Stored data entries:
────────────────

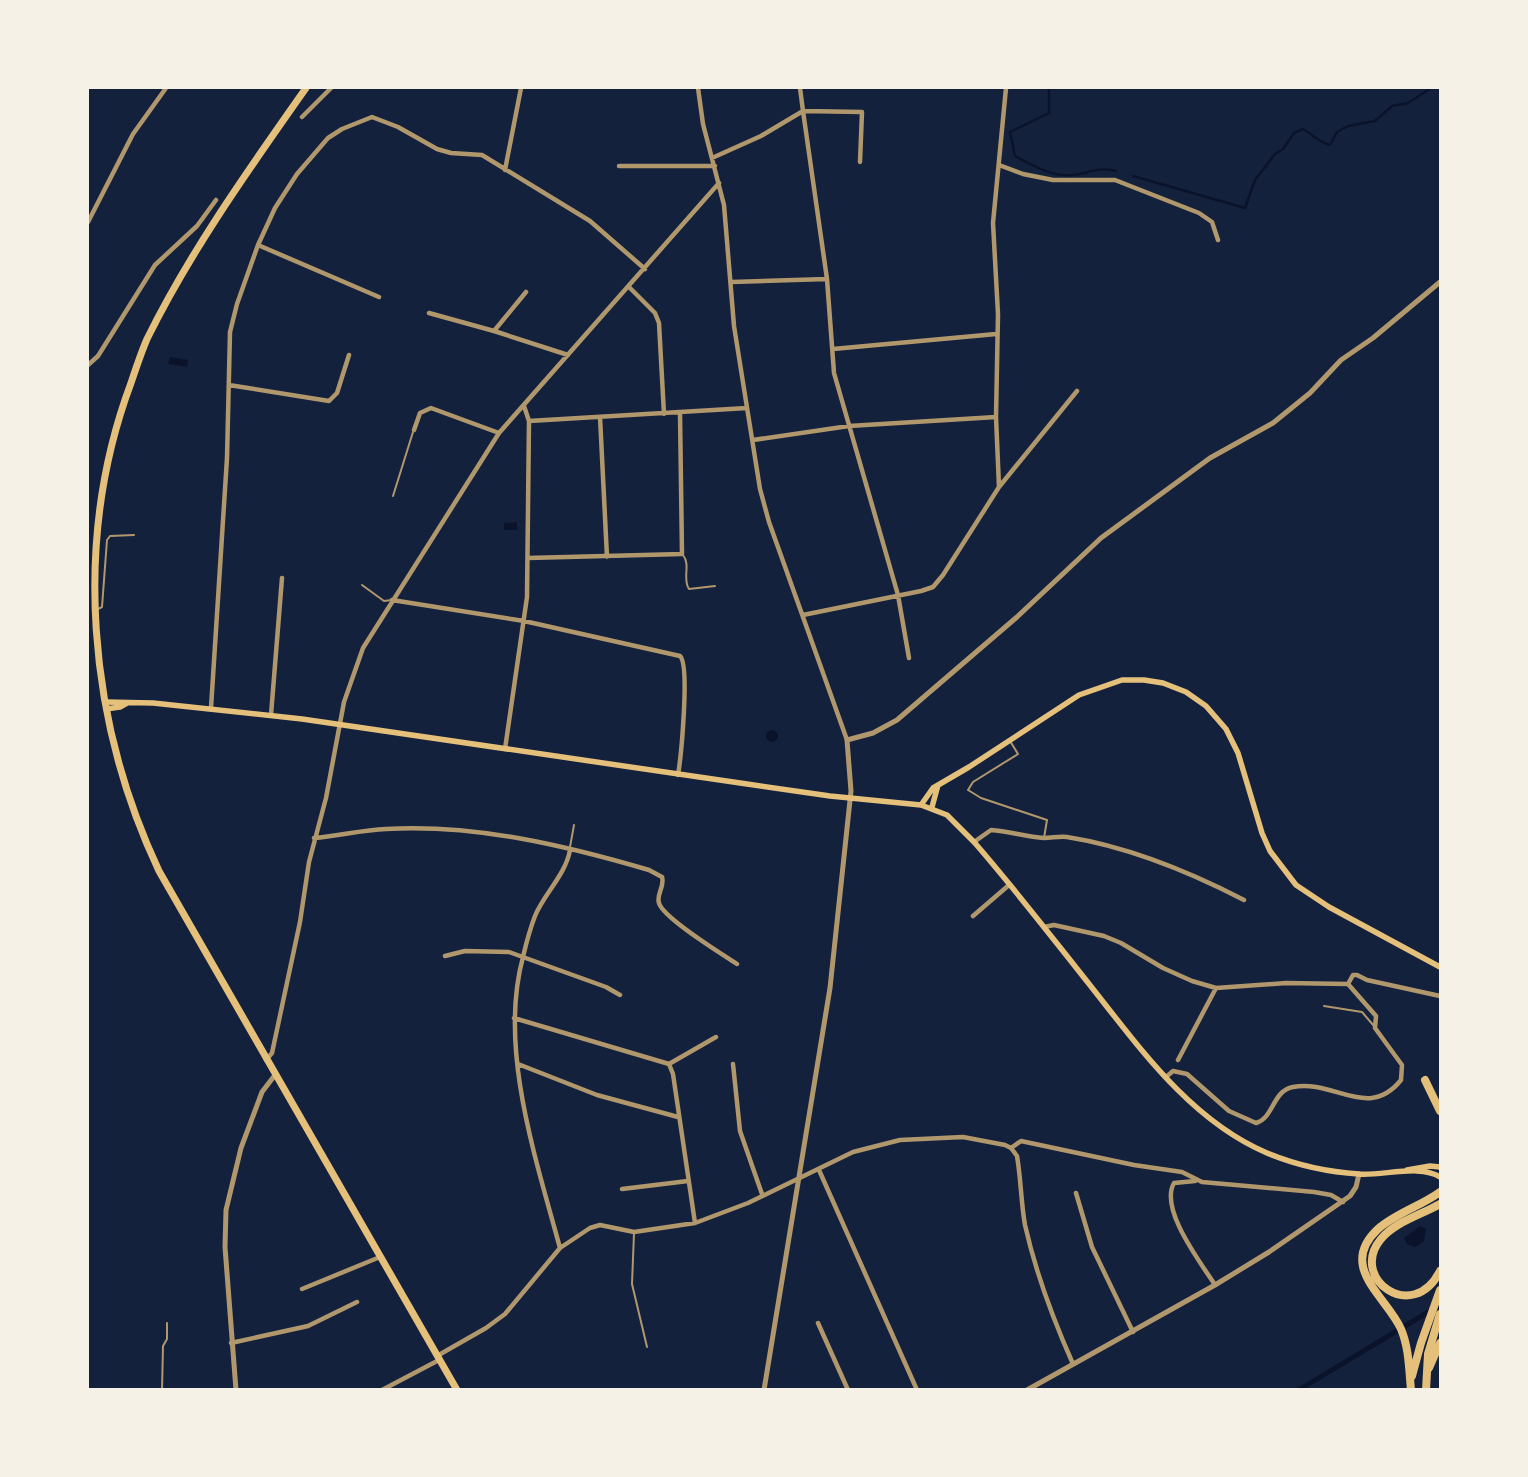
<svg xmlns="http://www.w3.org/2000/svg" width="1528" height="1477" viewBox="0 0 1528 1477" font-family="Rubik,sans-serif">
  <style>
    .water { fill: #0b132b }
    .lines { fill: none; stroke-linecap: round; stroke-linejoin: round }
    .stream { stroke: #0b132b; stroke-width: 2.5 }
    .service { stroke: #b1986c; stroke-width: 2 }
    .minor { stroke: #b1986c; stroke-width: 4.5 }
    .tertiary { stroke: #b1986c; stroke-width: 5 }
    .secondary { stroke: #e5c07b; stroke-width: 5.5 }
    .primary { stroke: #e5c07b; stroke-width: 7 }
    .motorway { stroke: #e5c07b; stroke-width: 8 }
  </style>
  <rect width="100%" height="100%" fill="#14213d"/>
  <path class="water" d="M 170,357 L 188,360 L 187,367 L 168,364 Z
    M 517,522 L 517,530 L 504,530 L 504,523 Z
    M766 736a6 6 0 1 1 12 0a6 6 0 1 1-12 0Z
    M 1420,1226 L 1426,1229 L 1424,1241 L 1415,1247 L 1407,1244 L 1404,1238 Z
    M 1440,1302 L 1440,1308 L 1305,1389 L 1294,1390 Z"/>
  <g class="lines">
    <path class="stream" d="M 1049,88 L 1049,113 L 1010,132 L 1015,156 C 1029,164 1046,173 1062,175 C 1081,178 1095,165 1116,171
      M 1133,176 L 1245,208 L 1255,180 L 1275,154 L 1283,149 L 1294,133 L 1303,129 C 1312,134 1320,143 1330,145 L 1337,132 L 1348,126 L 1375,121 L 1392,106 L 1408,103 L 1431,88"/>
    <path class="service" d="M 393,496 L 413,432
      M 683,555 C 691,565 682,579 689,589 L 715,586
      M 362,585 L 384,601 L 392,600
      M 98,609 L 102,607 L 107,540 L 110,536 L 134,535
      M 1010,741 L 1018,754 L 973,782 L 968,790 L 981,798 L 1047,820 L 1044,838
      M 570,847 L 574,825
      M 1324,1006 L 1362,1012 L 1374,1026
      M 634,1233 L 632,1284 L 647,1347
      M 162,1390 L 163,1346 L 167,1339 L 167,1323"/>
    <path class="minor" d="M 698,88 L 703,124 L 724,205 L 734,326 L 760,489 L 769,522 L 847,740
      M 302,117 L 331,88
      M 712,158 L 761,136 L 803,111 L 800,88
      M 860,162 L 862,112 L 803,111 L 827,279 L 834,373 L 898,595 L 909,658
      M 999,165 L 1023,174 L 1053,180 L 1115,180 L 1199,213 L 1212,222 L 1218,240
      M 619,166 L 715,166
      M 505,170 L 521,88
      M 88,222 L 133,134 L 166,88
      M 258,245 L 379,297
      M 732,282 L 827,279
      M 629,287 L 655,313 L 659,323 L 664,414
      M 429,313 L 494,331 L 568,355
      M 494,331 L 526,292
      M 833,349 L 996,334
      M 88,365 L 98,356 L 155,265 L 197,226 L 216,200
      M 229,385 L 329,401 L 337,393 L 349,355
      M 600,417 L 607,557
      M 529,421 L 747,408
      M 414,430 L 420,413 L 431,408 L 499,433
      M 753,440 L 849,426 L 996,417
      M 999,487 L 1077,391
      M 528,558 L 682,554 L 680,413
      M 392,600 L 524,621 L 680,656 C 690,665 681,757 678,775
      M 803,615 L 921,591 L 933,587 L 943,575 L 999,487 L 996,417 L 998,314 L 993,223 L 1006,88
      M 211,708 L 227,458 L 230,332 L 237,304 L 258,245 L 275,208 L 297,174 L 328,138 L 342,129 L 372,117 L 398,127 L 437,149 L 451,153 L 482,155 L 590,221 L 645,269
      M 271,715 L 282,578
      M 505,749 L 527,597 L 529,421 L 524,406
      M 314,838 C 338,836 362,830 386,829 C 475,824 564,845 649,870 L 662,877 C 665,887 656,894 659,903 C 663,918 722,954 737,964
      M 974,842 L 991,830 C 1009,831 1026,837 1044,838 C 1052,838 1059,836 1067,837 C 1130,847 1188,871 1244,900
      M 973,916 L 1009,885
      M 1044,927 L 1054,925 L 1104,936 L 1121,943 L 1163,968 L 1192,981 L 1216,988 L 1286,983 L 1348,984
      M 445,956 L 465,951 L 509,952 L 606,987 L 620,995
      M 1348,984 L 1353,975 L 1357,975 L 1367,980 L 1440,996
      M 514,1018 L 669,1064
      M 266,1060 L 272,1053 L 300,922 L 309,862 L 326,798 L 344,702 L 363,648 L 499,433 L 719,183
      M 1178,1060 L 1216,988
      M 518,1064 L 597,1095 L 678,1117
      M 669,1064 L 673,1074 L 695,1223
      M 669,1064 L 716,1037
      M 733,1064 L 740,1131 L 762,1194
      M 1166,1077 L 1173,1071 L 1187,1074 L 1229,1111 L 1256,1123 C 1274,1118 1272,1091 1293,1087 C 1334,1079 1368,1121 1401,1080 L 1402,1065 L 1375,1028 L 1376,1016 L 1348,984
      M 1011,1148 L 1021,1141 L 1134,1165 L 1182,1172 L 1202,1182 L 1314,1192 L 1331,1195 L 1343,1202
      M 819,1170 L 917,1390
      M 1195,1181 L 1174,1183 C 1159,1209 1201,1263 1215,1285
      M 622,1189 L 688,1181
      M 1076,1193 L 1092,1247 L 1133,1332
      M 560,1248 C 536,1159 498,1048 523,957 C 526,944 530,929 535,916 C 544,894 566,874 570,850
      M 302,1289 L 380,1257
      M 818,1323 L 848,1390
      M 231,1343 L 308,1326 L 357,1302
      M 437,1356 L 486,1328 L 505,1314 L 560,1248 L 590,1228 L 600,1225 L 634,1232 L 695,1223 L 748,1203 L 853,1152 L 900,1140 L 963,1137 L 1005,1145 L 1011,1148 L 1017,1156 C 1021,1179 1021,1203 1025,1225 C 1036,1274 1053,1319 1073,1364
      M 382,1390 L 439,1360"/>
    <path class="tertiary" d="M 236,1390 L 225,1247 L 226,1210 L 241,1148 L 262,1092 L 275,1075
      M 764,1390 L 830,988 L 851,791 L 847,740 L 873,733 L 897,720 L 1017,617 L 1101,538 L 1210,458 L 1273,423 L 1310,393 L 1341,360 L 1373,338 L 1440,282
      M 1027,1390 L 1215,1285 L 1269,1252 L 1350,1196 L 1356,1187 L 1359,1174"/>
    <path class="secondary" d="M 105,702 L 153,703 L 302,719 L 747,784 L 830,796 L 921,805 L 947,815 L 974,842 C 1015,889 1054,940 1093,989 C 1142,1051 1192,1121 1267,1153 C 1296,1165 1328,1172 1359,1174 C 1382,1176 1421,1164 1440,1177
      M 106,709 L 120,707 L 127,703
      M 921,805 L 933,788 L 969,767 L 1079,695 L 1122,680 L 1144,680 L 1163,683 L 1186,692 L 1206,706 L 1226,729 L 1238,753 L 1262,833 L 1270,851 L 1296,885 L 1329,907 L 1440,967
      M 932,807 L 938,785
      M 1407,1170 L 1430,1166 L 1440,1167"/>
    <path class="primary" d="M 306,88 C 249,169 191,250 147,339 C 141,353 136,368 131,383 C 72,541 88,720 159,871 L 457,1390"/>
    <path class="motorway" d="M 1425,1080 L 1440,1111
      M 1440,1204 C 1421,1215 1395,1222 1381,1239 C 1348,1278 1413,1325 1440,1271
      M 1429,1368 L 1440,1343
      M 1412,1376 L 1421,1343 L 1440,1290
      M 1411,1390 C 1409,1369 1409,1348 1401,1329 C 1387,1297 1337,1267 1378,1229 C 1396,1213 1421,1206 1440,1192
      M 1426,1390 L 1428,1354 L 1440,1314"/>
  </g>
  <rect width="1528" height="1477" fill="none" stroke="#f6f1e7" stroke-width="178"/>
</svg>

────────────────

[Task directions]:
Reproduce each entry exactly, without the pictures.

[Your response]:
<svg xmlns="http://www.w3.org/2000/svg" width="1528" height="1477" viewBox="0 0 1528 1477" font-family="Rubik,sans-serif">
  <style>
    .water { fill: #0b132b }
    .lines { fill: none; stroke-linecap: round; stroke-linejoin: round }
    .stream { stroke: #0b132b; stroke-width: 2.5 }
    .service { stroke: #b1986c; stroke-width: 2 }
    .minor { stroke: #b1986c; stroke-width: 4.5 }
    .tertiary { stroke: #b1986c; stroke-width: 5 }
    .secondary { stroke: #e5c07b; stroke-width: 5.5 }
    .primary { stroke: #e5c07b; stroke-width: 7 }
    .motorway { stroke: #e5c07b; stroke-width: 8 }
  </style>
  <rect width="100%" height="100%" fill="#14213d"/>
  <path class="water" d="M 170,357 L 188,360 L 187,367 L 168,364 Z
    M 517,522 L 517,530 L 504,530 L 504,523 Z
    M766 736a6 6 0 1 1 12 0a6 6 0 1 1-12 0Z
    M 1420,1226 L 1426,1229 L 1424,1241 L 1415,1247 L 1407,1244 L 1404,1238 Z
    M 1440,1302 L 1440,1308 L 1305,1389 L 1294,1390 Z"/>
  <g class="lines">
    <path class="stream" d="M 1049,88 L 1049,113 L 1010,132 L 1015,156 C 1029,164 1046,173 1062,175 C 1081,178 1095,165 1116,171
      M 1133,176 L 1245,208 L 1255,180 L 1275,154 L 1283,149 L 1294,133 L 1303,129 C 1312,134 1320,143 1330,145 L 1337,132 L 1348,126 L 1375,121 L 1392,106 L 1408,103 L 1431,88"/>
    <path class="service" d="M 393,496 L 413,432
      M 683,555 C 691,565 682,579 689,589 L 715,586
      M 362,585 L 384,601 L 392,600
      M 98,609 L 102,607 L 107,540 L 110,536 L 134,535
      M 1010,741 L 1018,754 L 973,782 L 968,790 L 981,798 L 1047,820 L 1044,838
      M 570,847 L 574,825
      M 1324,1006 L 1362,1012 L 1374,1026
      M 634,1233 L 632,1284 L 647,1347
      M 162,1390 L 163,1346 L 167,1339 L 167,1323"/>
    <path class="minor" d="M 698,88 L 703,124 L 724,205 L 734,326 L 760,489 L 769,522 L 847,740
      M 302,117 L 331,88
      M 712,158 L 761,136 L 803,111 L 800,88
      M 860,162 L 862,112 L 803,111 L 827,279 L 834,373 L 898,595 L 909,658
      M 999,165 L 1023,174 L 1053,180 L 1115,180 L 1199,213 L 1212,222 L 1218,240
      M 619,166 L 715,166
      M 505,170 L 521,88
      M 88,222 L 133,134 L 166,88
      M 258,245 L 379,297
      M 732,282 L 827,279
      M 629,287 L 655,313 L 659,323 L 664,414
      M 429,313 L 494,331 L 568,355
      M 494,331 L 526,292
      M 833,349 L 996,334
      M 88,365 L 98,356 L 155,265 L 197,226 L 216,200
      M 229,385 L 329,401 L 337,393 L 349,355
      M 600,417 L 607,557
      M 529,421 L 747,408
      M 414,430 L 420,413 L 431,408 L 499,433
      M 753,440 L 849,426 L 996,417
      M 999,487 L 1077,391
      M 528,558 L 682,554 L 680,413
      M 392,600 L 524,621 L 680,656 C 690,665 681,757 678,775
      M 803,615 L 921,591 L 933,587 L 943,575 L 999,487 L 996,417 L 998,314 L 993,223 L 1006,88
      M 211,708 L 227,458 L 230,332 L 237,304 L 258,245 L 275,208 L 297,174 L 328,138 L 342,129 L 372,117 L 398,127 L 437,149 L 451,153 L 482,155 L 590,221 L 645,269
      M 271,715 L 282,578
      M 505,749 L 527,597 L 529,421 L 524,406
      M 314,838 C 338,836 362,830 386,829 C 475,824 564,845 649,870 L 662,877 C 665,887 656,894 659,903 C 663,918 722,954 737,964
      M 974,842 L 991,830 C 1009,831 1026,837 1044,838 C 1052,838 1059,836 1067,837 C 1130,847 1188,871 1244,900
      M 973,916 L 1009,885
      M 1044,927 L 1054,925 L 1104,936 L 1121,943 L 1163,968 L 1192,981 L 1216,988 L 1286,983 L 1348,984
      M 445,956 L 465,951 L 509,952 L 606,987 L 620,995
      M 1348,984 L 1353,975 L 1357,975 L 1367,980 L 1440,996
      M 514,1018 L 669,1064
      M 266,1060 L 272,1053 L 300,922 L 309,862 L 326,798 L 344,702 L 363,648 L 499,433 L 719,183
      M 1178,1060 L 1216,988
      M 518,1064 L 597,1095 L 678,1117
      M 669,1064 L 673,1074 L 695,1223
      M 669,1064 L 716,1037
      M 733,1064 L 740,1131 L 762,1194
      M 1166,1077 L 1173,1071 L 1187,1074 L 1229,1111 L 1256,1123 C 1274,1118 1272,1091 1293,1087 C 1334,1079 1368,1121 1401,1080 L 1402,1065 L 1375,1028 L 1376,1016 L 1348,984
      M 1011,1148 L 1021,1141 L 1134,1165 L 1182,1172 L 1202,1182 L 1314,1192 L 1331,1195 L 1343,1202
      M 819,1170 L 917,1390
      M 1195,1181 L 1174,1183 C 1159,1209 1201,1263 1215,1285
      M 622,1189 L 688,1181
      M 1076,1193 L 1092,1247 L 1133,1332
      M 560,1248 C 536,1159 498,1048 523,957 C 526,944 530,929 535,916 C 544,894 566,874 570,850
      M 302,1289 L 380,1257
      M 818,1323 L 848,1390
      M 231,1343 L 308,1326 L 357,1302
      M 437,1356 L 486,1328 L 505,1314 L 560,1248 L 590,1228 L 600,1225 L 634,1232 L 695,1223 L 748,1203 L 853,1152 L 900,1140 L 963,1137 L 1005,1145 L 1011,1148 L 1017,1156 C 1021,1179 1021,1203 1025,1225 C 1036,1274 1053,1319 1073,1364
      M 382,1390 L 439,1360"/>
    <path class="tertiary" d="M 236,1390 L 225,1247 L 226,1210 L 241,1148 L 262,1092 L 275,1075
      M 764,1390 L 830,988 L 851,791 L 847,740 L 873,733 L 897,720 L 1017,617 L 1101,538 L 1210,458 L 1273,423 L 1310,393 L 1341,360 L 1373,338 L 1440,282
      M 1027,1390 L 1215,1285 L 1269,1252 L 1350,1196 L 1356,1187 L 1359,1174"/>
    <path class="secondary" d="M 105,702 L 153,703 L 302,719 L 747,784 L 830,796 L 921,805 L 947,815 L 974,842 C 1015,889 1054,940 1093,989 C 1142,1051 1192,1121 1267,1153 C 1296,1165 1328,1172 1359,1174 C 1382,1176 1421,1164 1440,1177
      M 106,709 L 120,707 L 127,703
      M 921,805 L 933,788 L 969,767 L 1079,695 L 1122,680 L 1144,680 L 1163,683 L 1186,692 L 1206,706 L 1226,729 L 1238,753 L 1262,833 L 1270,851 L 1296,885 L 1329,907 L 1440,967
      M 932,807 L 938,785
      M 1407,1170 L 1430,1166 L 1440,1167"/>
    <path class="primary" d="M 306,88 C 249,169 191,250 147,339 C 141,353 136,368 131,383 C 72,541 88,720 159,871 L 457,1390"/>
    <path class="motorway" d="M 1425,1080 L 1440,1111
      M 1440,1204 C 1421,1215 1395,1222 1381,1239 C 1348,1278 1413,1325 1440,1271
      M 1429,1368 L 1440,1343
      M 1412,1376 L 1421,1343 L 1440,1290
      M 1411,1390 C 1409,1369 1409,1348 1401,1329 C 1387,1297 1337,1267 1378,1229 C 1396,1213 1421,1206 1440,1192
      M 1426,1390 L 1428,1354 L 1440,1314"/>
  </g>
  <rect width="1528" height="1477" fill="none" stroke="#f6f1e7" stroke-width="178"/>
</svg>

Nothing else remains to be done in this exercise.